Em prosseguimento, asseverou que é necessário proceder a escolha e a combinação das ferramentas digitais mais adequadas à construção de um fluxo padronizado de trabalho. O desafio do transporte desse conhecimento milenar, cujo suporte é o papel, para o meio virtual, passou ainda pela discussão conceitual de algumas premissas, quais sejam, os livros, o sistema informatizado, a cópia de segurança (2ª via), o backup (ferramenta de restauração do sistema) e a escrituração digital. Quando a este último tópico, o expositor informou que ainda não temos o regramento para a escrituração exclusivamente digital, e quando houver essa conquista o processo estará concluído.
O debate também contemplou a forma técnica para a segurança do encadeamento dos atos registrais no sistema, o meio de torná-lo operacional e viável, a segurança criptográfica das assinaturas e o armazenamento de longo prazo. O desafio de assegurar a longevidade das informações digitais foi outro ponto destacado: “Muitas bases de dados do governo perderam-se ao longo de décadas, porque mudaram a tecnologia, a linguagem, a plataforma, o sistema operacional e ninguém cuidou de construir os tradutores dos arquivos, tarefa que é quase um trabalho de arqueologia nos dias atuais”, revelou o palestrante.
Alves Braga Júnior comparou os benefícios do novo sistema para o setor extrajudicial com aqueles proporcionados pelo processo digital judicial, que vem sendo implantado no Judiciário paulista. De acordo com o palestrante, a grande vantagem do processo digital foi a disponibilização em tempo integral dos dados, assim como a plena disponibilização do processo, cuja limitação de tráfego e anotações correspondentes à movimentação anterior era responsável por até 70% do tempo da tramitação processual.

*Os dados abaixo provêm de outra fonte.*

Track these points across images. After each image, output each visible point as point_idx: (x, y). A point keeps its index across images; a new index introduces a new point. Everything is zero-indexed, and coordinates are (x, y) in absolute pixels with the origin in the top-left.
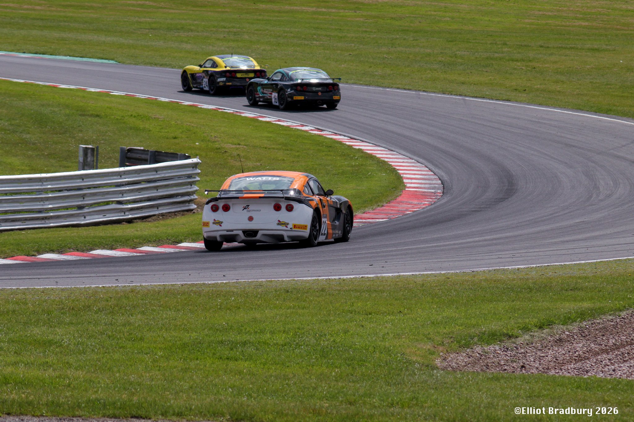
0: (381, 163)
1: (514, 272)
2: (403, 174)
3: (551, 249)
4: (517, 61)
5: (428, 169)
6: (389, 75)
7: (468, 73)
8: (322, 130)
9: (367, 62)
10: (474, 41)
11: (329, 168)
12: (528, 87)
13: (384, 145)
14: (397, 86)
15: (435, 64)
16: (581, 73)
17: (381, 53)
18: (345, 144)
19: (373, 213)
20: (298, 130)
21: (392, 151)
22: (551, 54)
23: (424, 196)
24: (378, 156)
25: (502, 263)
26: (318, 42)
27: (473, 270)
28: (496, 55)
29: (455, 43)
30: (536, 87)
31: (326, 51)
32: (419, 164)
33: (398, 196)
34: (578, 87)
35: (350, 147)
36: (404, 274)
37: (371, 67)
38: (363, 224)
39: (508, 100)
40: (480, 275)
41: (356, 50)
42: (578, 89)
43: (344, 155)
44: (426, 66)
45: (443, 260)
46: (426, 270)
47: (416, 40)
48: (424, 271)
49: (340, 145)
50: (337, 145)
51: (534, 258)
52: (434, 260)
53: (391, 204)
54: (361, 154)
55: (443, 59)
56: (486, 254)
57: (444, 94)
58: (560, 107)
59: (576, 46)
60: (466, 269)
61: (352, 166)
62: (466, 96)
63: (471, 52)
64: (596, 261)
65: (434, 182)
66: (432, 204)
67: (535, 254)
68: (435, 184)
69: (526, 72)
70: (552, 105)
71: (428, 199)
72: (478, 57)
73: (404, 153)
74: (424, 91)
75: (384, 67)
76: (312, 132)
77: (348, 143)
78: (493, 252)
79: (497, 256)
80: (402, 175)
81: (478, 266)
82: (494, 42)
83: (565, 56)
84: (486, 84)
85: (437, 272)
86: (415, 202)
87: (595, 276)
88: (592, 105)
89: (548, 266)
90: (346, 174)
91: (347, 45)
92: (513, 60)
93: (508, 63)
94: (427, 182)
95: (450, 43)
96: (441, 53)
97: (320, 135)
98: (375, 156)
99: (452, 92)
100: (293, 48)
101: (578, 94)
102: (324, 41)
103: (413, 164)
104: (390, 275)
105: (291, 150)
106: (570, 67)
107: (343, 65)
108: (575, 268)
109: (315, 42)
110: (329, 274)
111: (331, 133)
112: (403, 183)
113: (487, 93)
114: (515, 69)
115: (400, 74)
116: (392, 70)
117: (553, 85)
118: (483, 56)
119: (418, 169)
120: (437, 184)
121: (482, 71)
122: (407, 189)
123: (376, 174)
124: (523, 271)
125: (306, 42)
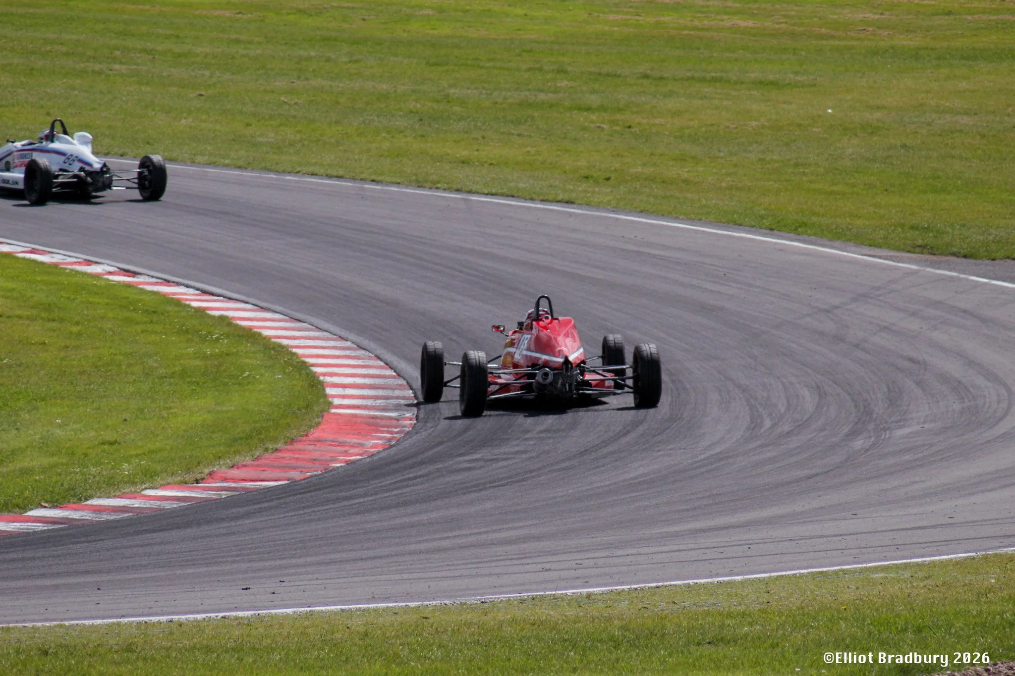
0: (273, 349)
1: (577, 601)
2: (324, 375)
3: (666, 548)
4: (589, 109)
5: (382, 364)
6: (292, 144)
7: (477, 139)
8: (135, 274)
9: (241, 112)
10: (490, 64)
11: (151, 362)
12: (616, 170)
13: (278, 308)
14: (310, 169)
15: (401, 116)
16: (736, 139)
17: (273, 92)
18: (189, 306)
19: (253, 465)
20: (77, 272)
21: (299, 321)
22: (670, 94)
23: (372, 425)
24: (266, 333)
25: (553, 581)
26: (124, 67)
27: (483, 598)
28: (542, 97)
29: (445, 68)
30: (633, 170)
31: (143, 88)
32: (363, 352)
33: (311, 427)
34: (731, 170)
35: (201, 311)
36: (323, 608)
37: (248, 125)
38: (229, 493)
39: (569, 202)
40: (499, 610)
41: (215, 84)
42: (729, 175)
43: (187, 331)
44: (380, 122)
45: (415, 576)
46: (373, 599)
47: (356, 61)
48: (368, 601)
49: (176, 309)
50: (169, 308)
51: (625, 569)
52: (393, 577)
53: (297, 446)
54: (226, 330)
55: (418, 106)
56: (515, 562)
57: (420, 187)
58: (689, 219)
59: (724, 75)
60: (468, 595)
61: (205, 357)
62: (470, 192)
63: (484, 88)
64: (768, 575)
65: (397, 393)
66: (391, 446)
67: (629, 559)
68: (398, 398)
69: (611, 135)
70: (670, 213)
71: (382, 432)
72: (500, 100)
73: (326, 326)
74: (373, 181)
75: (281, 125)
76: (111, 277)
77: (195, 304)
78: (530, 557)
79: (540, 567)
80: (321, 378)
81: (496, 590)
82: (538, 66)
83: (701, 98)
84: (517, 163)
85: (400, 604)
86: (355, 440)
87: (765, 611)
88: (763, 212)
89: (658, 587)
90: (190, 376)
91: (193, 74)
92: (580, 109)
93: (568, 114)
94: (381, 393)
95: (434, 68)
96: (413, 91)
97: (129, 285)
98: (260, 334)
99: (438, 182)
100: (65, 80)
101: (730, 188)
102: (138, 64)
103: (348, 353)
104: (290, 611)
105: (62, 320)
106: (712, 125)
107: (183, 121)
108: (720, 591)
109: (117, 67)
110: (146, 611)
111: (154, 280)
112: (326, 396)
113: (521, 185)
114: (585, 129)
115: (318, 140)
116: (299, 132)
117: (673, 166)
118: (511, 100)
119: (360, 362)
120: (404, 398)
121: (510, 134)
122: (333, 411)
123: (262, 375)
124: (599, 600)
125: (97, 67)
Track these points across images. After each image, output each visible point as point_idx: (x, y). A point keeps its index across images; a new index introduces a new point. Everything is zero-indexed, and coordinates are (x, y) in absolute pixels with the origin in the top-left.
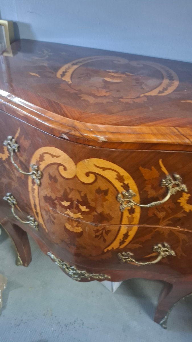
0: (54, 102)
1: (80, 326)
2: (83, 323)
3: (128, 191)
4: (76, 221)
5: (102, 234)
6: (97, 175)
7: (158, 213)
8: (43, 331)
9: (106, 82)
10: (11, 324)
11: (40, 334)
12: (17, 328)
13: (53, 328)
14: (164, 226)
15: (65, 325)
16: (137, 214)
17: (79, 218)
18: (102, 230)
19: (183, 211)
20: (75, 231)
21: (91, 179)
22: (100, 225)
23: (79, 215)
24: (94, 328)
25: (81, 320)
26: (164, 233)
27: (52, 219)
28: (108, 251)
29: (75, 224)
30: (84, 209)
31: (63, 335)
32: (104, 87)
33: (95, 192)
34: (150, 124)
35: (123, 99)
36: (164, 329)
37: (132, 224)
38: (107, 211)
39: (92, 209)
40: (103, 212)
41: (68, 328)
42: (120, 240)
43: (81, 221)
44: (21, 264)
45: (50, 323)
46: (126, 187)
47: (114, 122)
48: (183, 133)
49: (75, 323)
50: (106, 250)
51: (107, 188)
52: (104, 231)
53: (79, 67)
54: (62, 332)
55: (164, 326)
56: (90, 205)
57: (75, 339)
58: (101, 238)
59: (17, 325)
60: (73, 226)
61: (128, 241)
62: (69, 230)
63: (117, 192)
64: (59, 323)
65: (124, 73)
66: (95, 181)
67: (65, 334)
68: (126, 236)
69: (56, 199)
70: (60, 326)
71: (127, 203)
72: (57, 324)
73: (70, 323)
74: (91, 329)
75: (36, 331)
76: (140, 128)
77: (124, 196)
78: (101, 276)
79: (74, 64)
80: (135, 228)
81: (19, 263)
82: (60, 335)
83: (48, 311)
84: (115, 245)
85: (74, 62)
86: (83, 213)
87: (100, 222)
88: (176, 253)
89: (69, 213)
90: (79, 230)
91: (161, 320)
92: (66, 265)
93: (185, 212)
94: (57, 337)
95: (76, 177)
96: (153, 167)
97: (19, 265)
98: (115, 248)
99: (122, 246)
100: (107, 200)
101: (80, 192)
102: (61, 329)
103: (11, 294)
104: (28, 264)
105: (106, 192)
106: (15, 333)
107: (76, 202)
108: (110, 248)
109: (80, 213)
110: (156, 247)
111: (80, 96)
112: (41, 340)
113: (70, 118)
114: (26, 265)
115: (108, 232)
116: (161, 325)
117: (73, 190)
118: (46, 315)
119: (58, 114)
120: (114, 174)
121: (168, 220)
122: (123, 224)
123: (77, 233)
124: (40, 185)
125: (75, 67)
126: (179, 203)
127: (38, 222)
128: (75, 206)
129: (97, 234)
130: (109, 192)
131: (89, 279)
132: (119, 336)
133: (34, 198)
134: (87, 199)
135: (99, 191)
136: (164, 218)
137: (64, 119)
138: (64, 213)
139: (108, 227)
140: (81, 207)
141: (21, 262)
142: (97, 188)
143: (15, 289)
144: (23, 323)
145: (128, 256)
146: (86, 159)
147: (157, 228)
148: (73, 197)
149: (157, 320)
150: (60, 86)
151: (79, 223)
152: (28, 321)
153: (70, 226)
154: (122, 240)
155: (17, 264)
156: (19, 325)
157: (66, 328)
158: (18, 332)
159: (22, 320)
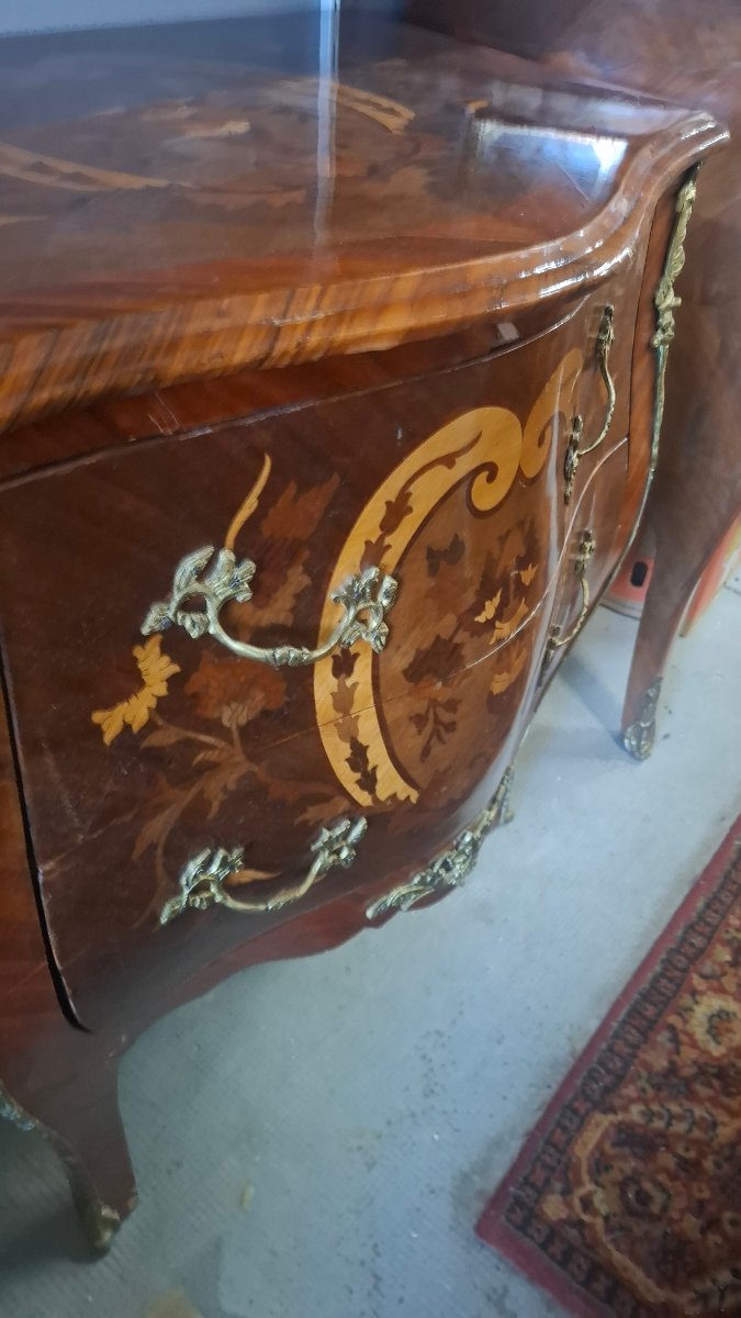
1: (444, 1045)
2: (437, 1032)
8: (426, 1180)
10: (362, 1313)
11: (433, 1197)
12: (384, 1289)
15: (426, 1096)
25: (424, 1036)
31: (455, 1111)
41: (437, 1089)
45: (404, 1149)
49: (430, 1061)
54: (445, 1113)
57: (476, 1075)
59: (376, 1287)
64: (413, 1115)
67: (455, 1102)
70: (424, 1112)
72: (415, 1123)
73: (426, 1075)
74: (461, 1013)
75: (417, 1209)
82: (452, 1121)
83: (360, 1148)
94: (458, 1135)
95: (518, 475)
102: (434, 1114)
106: (401, 1300)
112: (453, 1196)
118: (372, 1157)
144: (372, 1261)
156: (377, 1278)
157: (438, 1095)
158: (403, 1287)
159: (362, 1263)
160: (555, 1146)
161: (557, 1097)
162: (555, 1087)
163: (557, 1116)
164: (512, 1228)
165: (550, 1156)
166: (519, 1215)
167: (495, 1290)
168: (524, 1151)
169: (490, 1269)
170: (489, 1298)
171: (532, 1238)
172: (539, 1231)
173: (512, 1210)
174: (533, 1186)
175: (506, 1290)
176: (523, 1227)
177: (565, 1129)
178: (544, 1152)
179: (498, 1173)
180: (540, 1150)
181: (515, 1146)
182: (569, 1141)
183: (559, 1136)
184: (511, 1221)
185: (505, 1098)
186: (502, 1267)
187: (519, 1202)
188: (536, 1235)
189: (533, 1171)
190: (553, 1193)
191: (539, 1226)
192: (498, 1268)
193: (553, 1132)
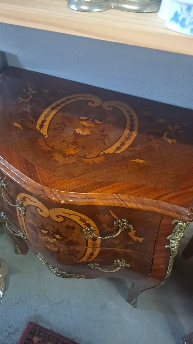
0: (31, 163)
1: (67, 305)
2: (70, 302)
3: (89, 228)
4: (53, 244)
5: (73, 252)
6: (65, 218)
7: (114, 241)
8: (38, 308)
9: (76, 135)
10: (12, 302)
11: (35, 311)
12: (17, 305)
13: (45, 306)
14: (119, 249)
15: (55, 304)
16: (98, 242)
17: (55, 242)
18: (73, 250)
19: (132, 240)
20: (53, 249)
21: (61, 220)
22: (71, 247)
23: (55, 240)
24: (78, 307)
25: (68, 299)
26: (120, 253)
27: (36, 239)
28: (79, 262)
29: (52, 246)
30: (58, 237)
31: (53, 311)
32: (74, 143)
33: (65, 227)
34: (99, 190)
35: (85, 158)
36: (134, 308)
37: (95, 247)
38: (75, 239)
39: (64, 238)
40: (72, 239)
41: (57, 306)
42: (88, 256)
43: (57, 244)
44: (19, 253)
45: (43, 302)
46: (88, 225)
47: (73, 188)
48: (122, 198)
49: (63, 302)
50: (78, 262)
51: (73, 226)
52: (75, 251)
53: (57, 112)
54: (52, 309)
55: (135, 305)
56: (62, 235)
57: (62, 314)
58: (73, 255)
59: (17, 303)
60: (51, 246)
61: (93, 257)
62: (48, 249)
63: (81, 228)
64: (50, 302)
65: (93, 121)
66: (64, 220)
67: (55, 311)
68: (92, 254)
69: (37, 227)
70: (51, 304)
71: (90, 235)
72: (49, 303)
73: (59, 302)
74: (76, 307)
75: (32, 308)
76: (91, 195)
77: (87, 231)
78: (78, 276)
79: (53, 109)
80: (98, 250)
81: (18, 252)
82: (51, 311)
83: (42, 292)
84: (85, 259)
85: (54, 105)
86: (57, 239)
87: (71, 245)
88: (131, 266)
89: (47, 238)
90: (56, 249)
91: (132, 302)
92: (51, 267)
93: (134, 241)
94: (48, 313)
95: (49, 217)
96: (106, 214)
97: (18, 253)
98: (84, 261)
99: (90, 260)
100: (74, 232)
101: (54, 227)
102: (52, 306)
103: (12, 278)
104: (25, 253)
105: (73, 228)
106: (15, 309)
107: (51, 232)
108: (81, 261)
109: (55, 239)
110: (115, 261)
111: (52, 155)
112: (36, 315)
113: (41, 184)
114: (24, 254)
115: (77, 252)
116: (132, 305)
117: (48, 224)
118: (40, 295)
119: (32, 179)
120: (78, 218)
121: (122, 245)
122: (88, 247)
123: (54, 251)
124: (25, 215)
125: (54, 112)
126: (129, 235)
127: (26, 237)
128: (51, 234)
129: (70, 253)
130: (76, 228)
131: (69, 277)
132: (98, 313)
133: (22, 221)
134: (60, 231)
135: (68, 227)
136: (119, 244)
137: (36, 184)
138: (44, 237)
139: (77, 248)
140: (55, 235)
141: (20, 252)
142: (66, 225)
143: (15, 274)
144: (21, 301)
145: (96, 266)
146: (56, 208)
147: (114, 250)
148: (49, 228)
149: (129, 301)
150: (38, 142)
151: (55, 245)
152: (25, 300)
153: (49, 246)
154: (89, 256)
155: (16, 253)
156: (18, 303)
157: (56, 306)
158: (17, 309)
159: (21, 299)
160: (49, 337)
161: (61, 336)
162: (64, 335)
163: (56, 337)
164: (30, 329)
165: (47, 336)
166: (33, 331)
167: (19, 329)
168: (47, 330)
169: (23, 327)
170: (17, 328)
171: (29, 335)
172: (30, 336)
173: (33, 329)
174: (39, 333)
175: (19, 332)
176: (31, 333)
177: (53, 339)
178: (47, 334)
179: (41, 325)
180: (48, 333)
181: (48, 327)
182: (51, 341)
183: (51, 338)
184: (31, 330)
185: (58, 323)
186: (23, 330)
187: (35, 330)
188: (29, 336)
189: (42, 332)
190: (39, 338)
191: (31, 336)
192: (23, 329)
193: (52, 336)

Ele explicitou, finalmente, uma proposição para a migração de dados: “É necessário passar a apoiar o serviço em dados estruturados, praticar os atos e fazer a escrituração já acomodando a informação em campos identificados. Assim teremos toda a possibilidade de uso do poder do processamento digital sem nunca mais ter que redigitar as informações”, afirmou.